Wednesday, May 21, 2008

LINES AND MORE LINES

I love straight lines, nothing fancy about lines one might think. Oh no, I am not talking about lines in supermarkets as in 'queues', as in the British vocabulary. If you look around, we are surrounded by lines everywhere - for example, houses, tables, chairs, the list goes on.

During my days in art training, we were required to draw straight lines free-hand and one exercise, our classmates held a large sheet of paper below our chins while we commenced to draw the lines on our own paper - in a way, it's like being blindfolded. I was trained then to draw lines with pencils, brush (sable, yes, those days we used sable hair brushes!) & ink and technical drawing pens. It was a challenge to get the lines not only close to each other but straight as well. Obviously this has made a huge impact in me that I continue to love drawing straight lines in my beads.

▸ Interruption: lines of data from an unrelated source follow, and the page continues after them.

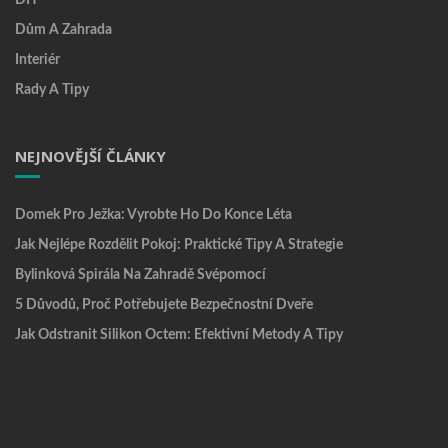
DIY
Dům A Zahrada
Interiér
Rady A Tipy
NEJNOVĚJŠÍ ČLÁNKY
Domek Pro Ježka: Vyrobte Ho Do Konce Léta
Jak Nejlépe Rozdělit Pokoj: Praktické Tipy A Strategie
Bylinková Spirála Na Zahradě Svépomocí
5 Důvodů, Proč Potřebujete Bezpečnostní Dveře
Jak Odstranit Silikon Octem: Efektivní Metody A Tipy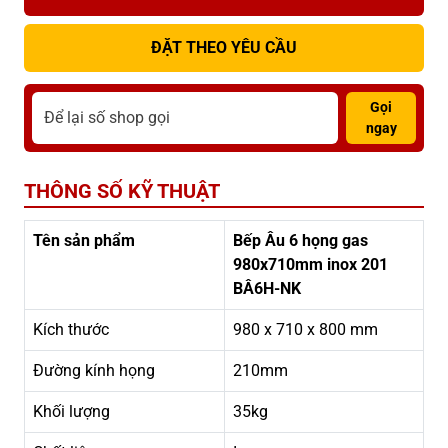
ĐẶT THEO YÊU CẦU
Gọi
ngay
THÔNG SỐ KỸ THUẬT
Tên sản phẩm
Bếp Âu 6 họng gas
980x710mm inox 201
BÂ6H-NK
Kích thước
980 x 710 x 800 mm
Đường kính họng
210mm
Khối lượng
35kg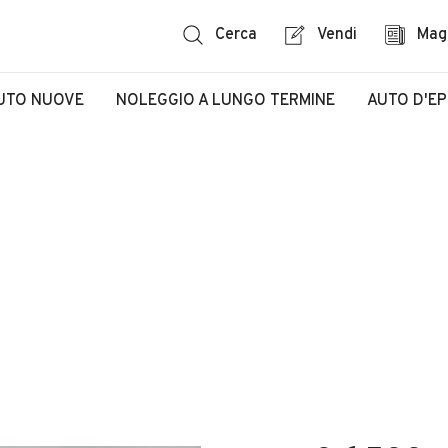
Cerca
Vendi
Mag
UTO NUOVE
NOLEGGIO A LUNGO TERMINE
AUTO D'E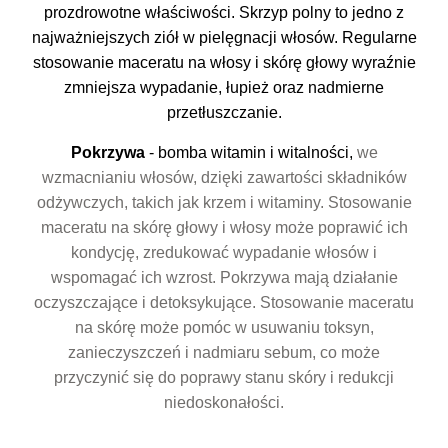
prozdrowotne właściwości. Skrzyp polny to jedno z
najważniejszych ziół w pielęgnacji włosów. Regularne
stosowanie maceratu na włosy i skórę głowy wyraźnie
zmniejsza wypadanie, łupież oraz nadmierne
przetłuszczanie.
Pokrzywa
- bomba witamin i witalności,
we
wzmacnianiu włosów, dzięki zawartości składników
odżywczych, takich jak krzem i witaminy. Stosowanie
maceratu na skórę głowy i włosy może poprawić ich
kondycję, zredukować wypadanie włosów i
wspomagać ich wzrost.
P
okrzywa mają działanie
oczyszczające i detoksykujące. Stosowanie maceratu
na skórę może pomóc w usuwaniu toksyn,
zanieczyszczeń i nadmiaru sebum, co może
przyczynić się do poprawy stanu skóry i redukcji
niedoskonałości.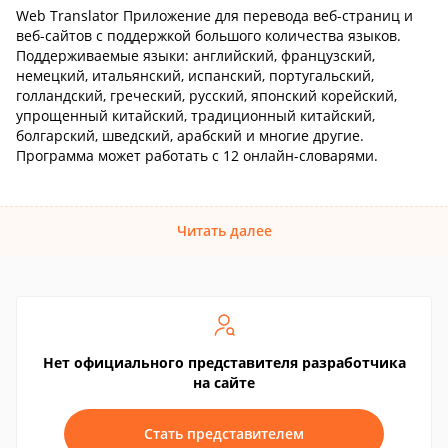
Web Translator Приложение для перевода веб-страниц и
веб-сайтов с поддержкой большого количества языков.
Поддерживаемые языки: английский, французский,
немецкий, итальянский, испанский, португальский,
голландский, греческий, русский, японский корейский,
упрощенный китайский, традиционный китайский,
болгарский, шведский, арабский и многие другие.
Программа может работать с 12 онлайн-словарями.
Читать далее
Нет официального представителя разработчика
на сайте
Стать представителем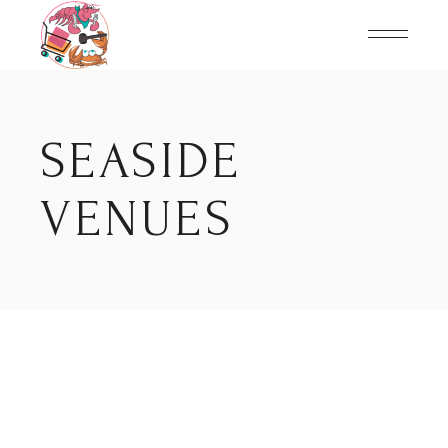
Skip
to
the
content
SEASIDE
VENUES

My latest collection of beads are made, yes you've guessed it, with lines (and dots) and in my favorite signature color combination of ivory, turquoise and ambers.

'JEWEL OF THE NILE'
Size of each bead: 1.6 x 1.7cm



This is a close-up of the above beads:

'JEWEL OF THE NILE'
Size of each bead: 1.6 x 1.7cm




Yesturday I decided to add new colors to the ivory-turquoise-amber combo by introducing yellow and orange sherbet to it. The top three beads (on the right) show the 'new' colors. I am quite pleased with the results.

'JEWEL OF THE NILE'
Size of each bead: 1.6 x 1.7cm


I have made more 'Window Beads' - these are made with Bullseye glass in crystal clear and antique white. I have been experiencing difficulties in capturing these beads with the camera, the brillance of the clear glass is not showing up as the beads really are.

'WINDOW BEADS - ANTIQUE WHITE'
Size of each bead: 1.6 x 1.7cm

1 comment:

ruth said...

Hi, maybe I can help with photos of clear glass. I've had lots of experience, as most of my work is clear. Put your work on a sheet of clear glass raised off the floor about 40cm. Put white paper on the floor underneath. Direct your photographic light onto the white paper and don't let the light shine on the work. You will have to play about with positions of all the elements. Shoot from above your work. Good luck. Hope this helps.